YOUR TASK: Which lines run from the one containing "part: (336, 1692) -> (414, 1352), size x1.67" to the end of the entries below? Reproduce them exactly, both ends included.

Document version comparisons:

════

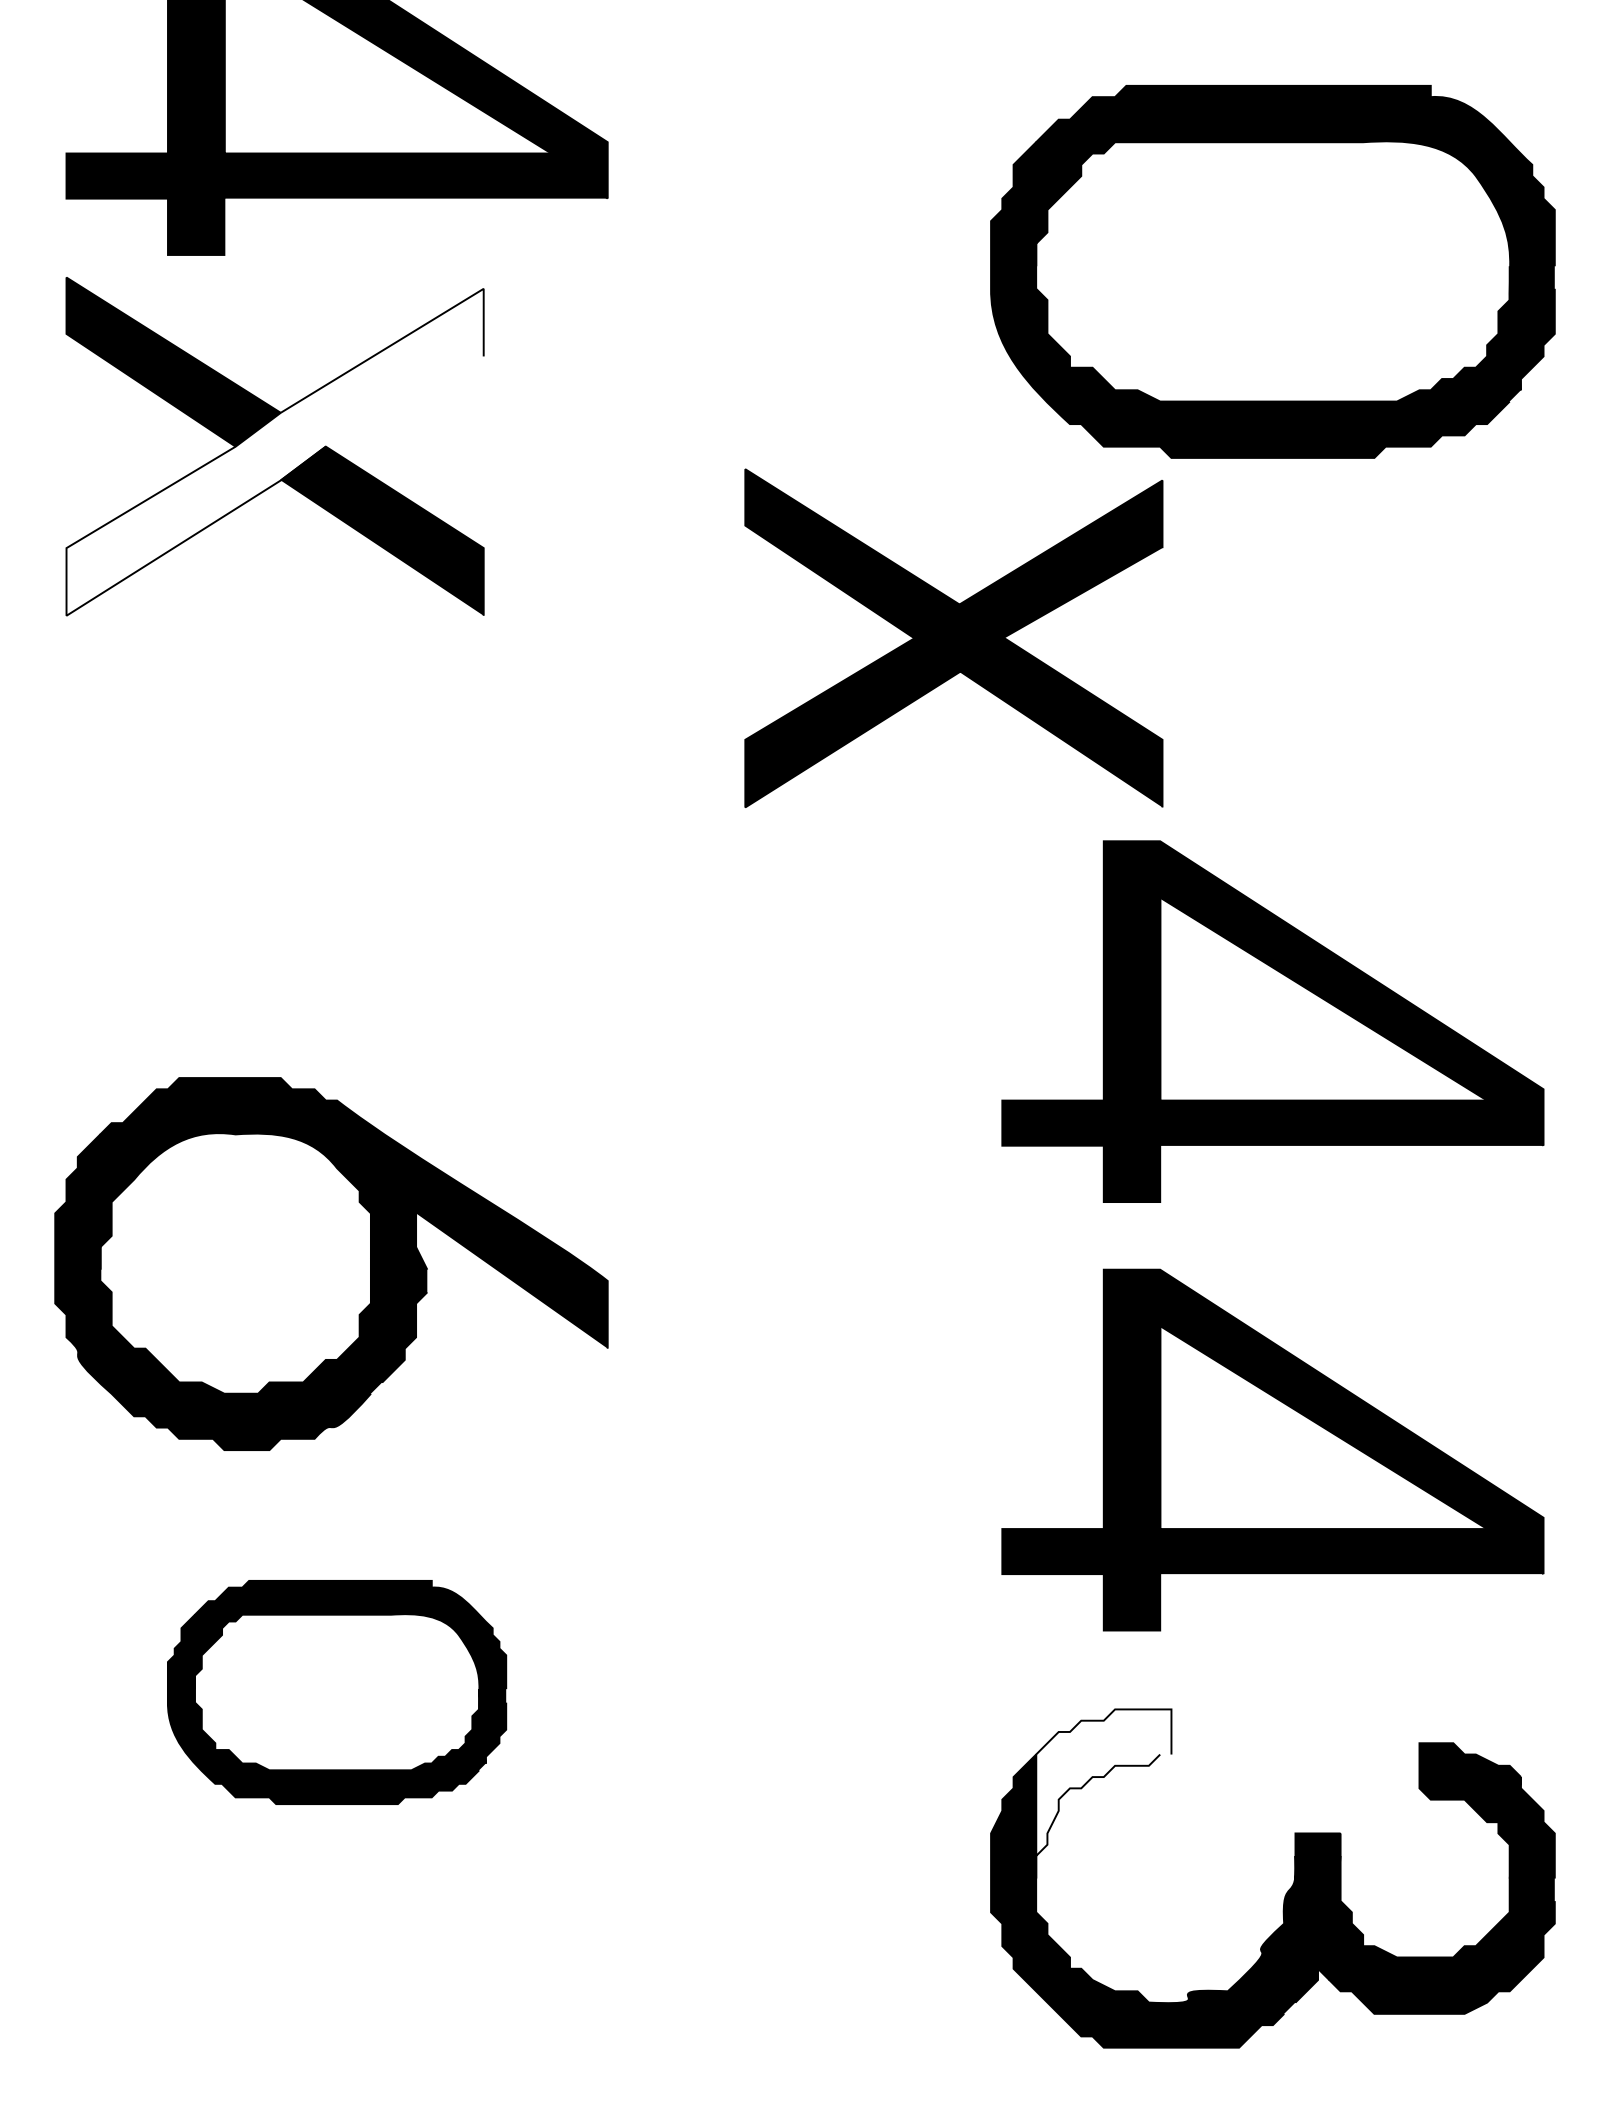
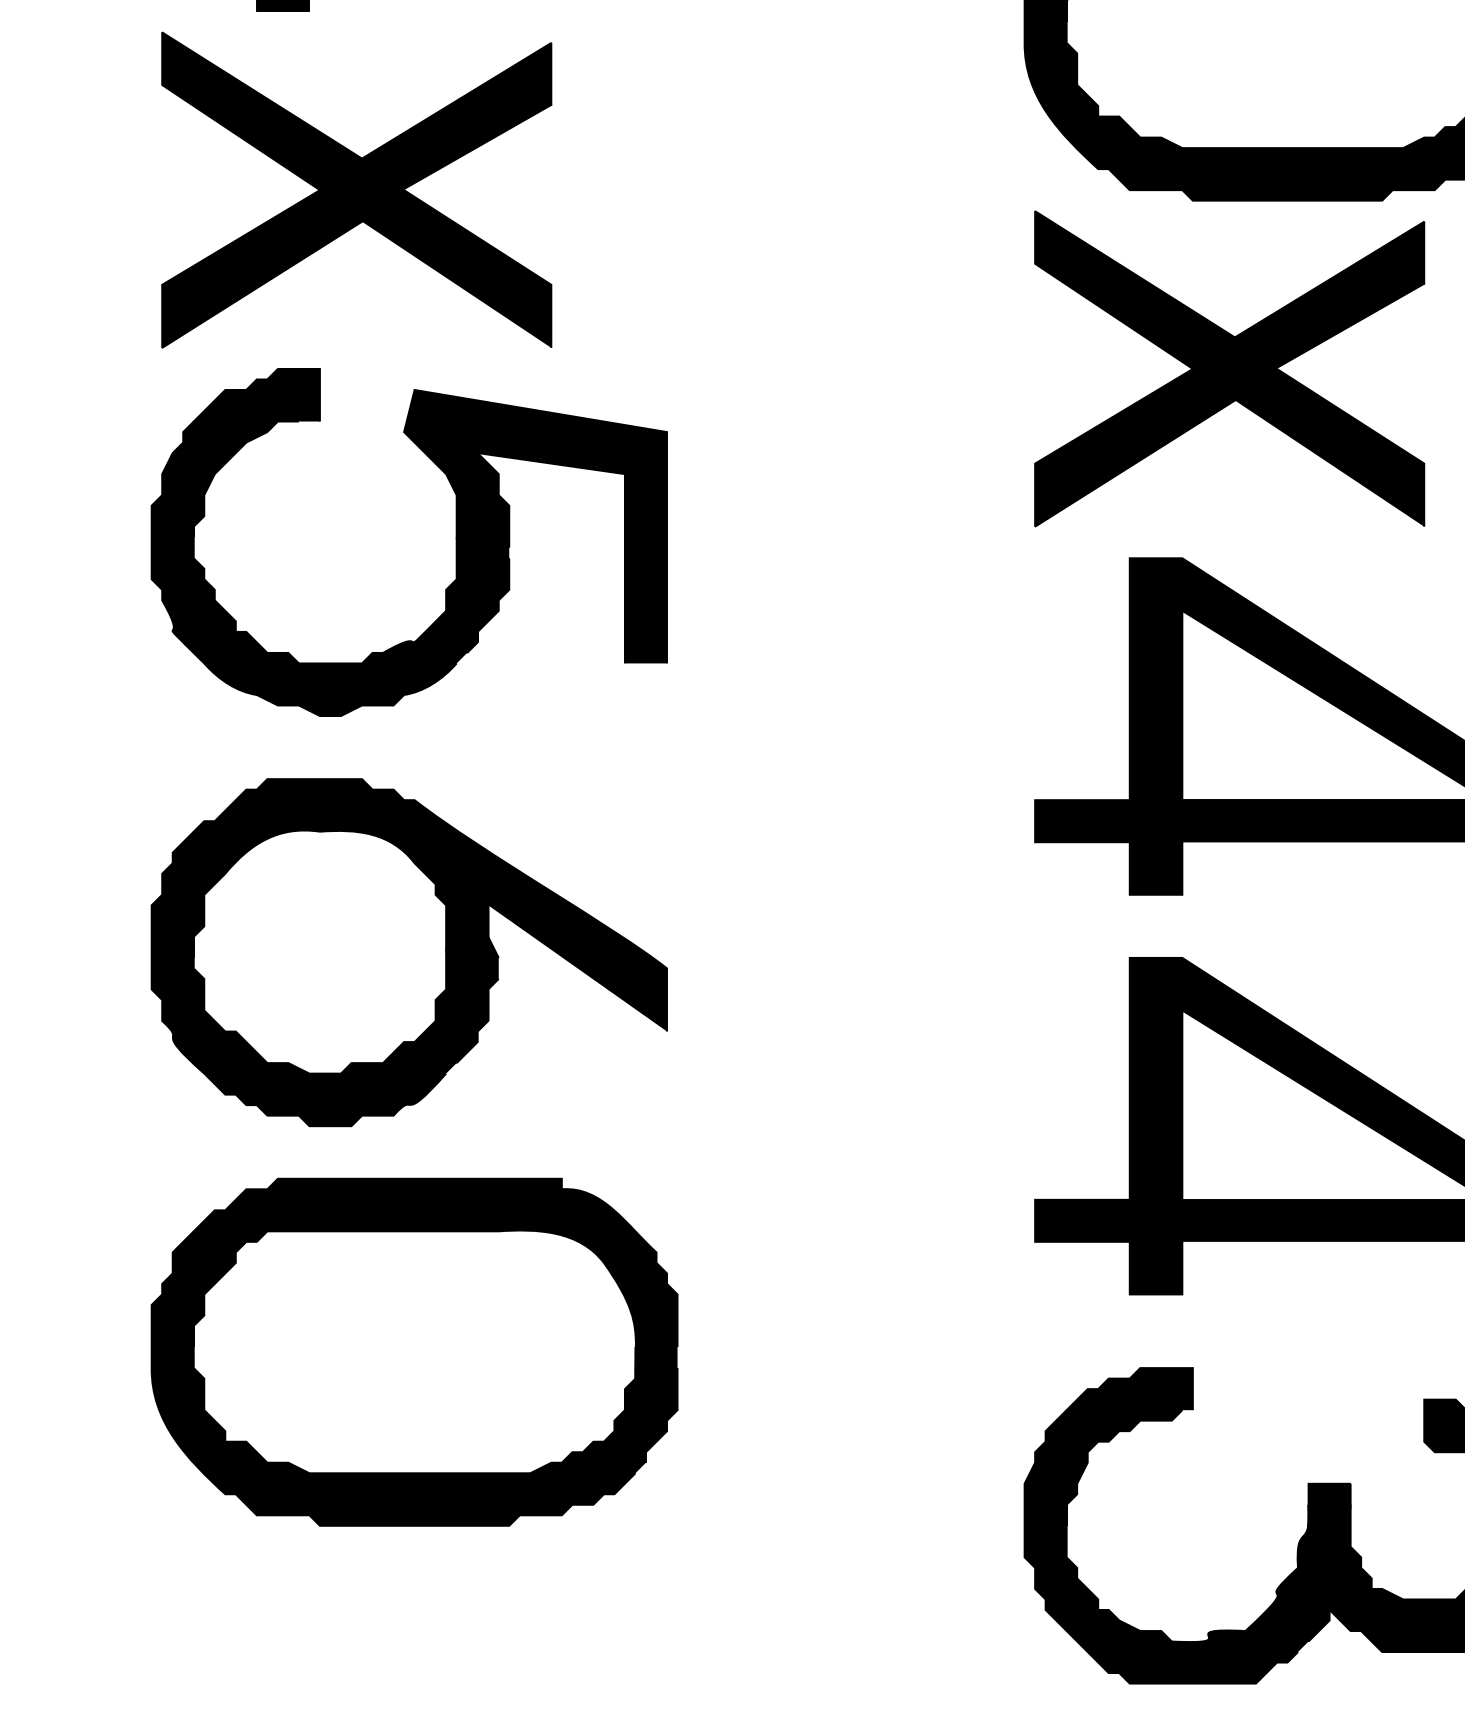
fill: (274, 451) -> (356, 194), added
part: (953, 637) -> (1229, 368), moved
part: (381, 824) -> (455, 542), added
part: (336, 1692) -> (414, 1352), size x1.67
fill: (1103, 1793) -> (1129, 1446), added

════

RESULT OF THE TASK:
part: (336, 1692) -> (414, 1352), size x1.67
fill: (1103, 1793) -> (1129, 1446), added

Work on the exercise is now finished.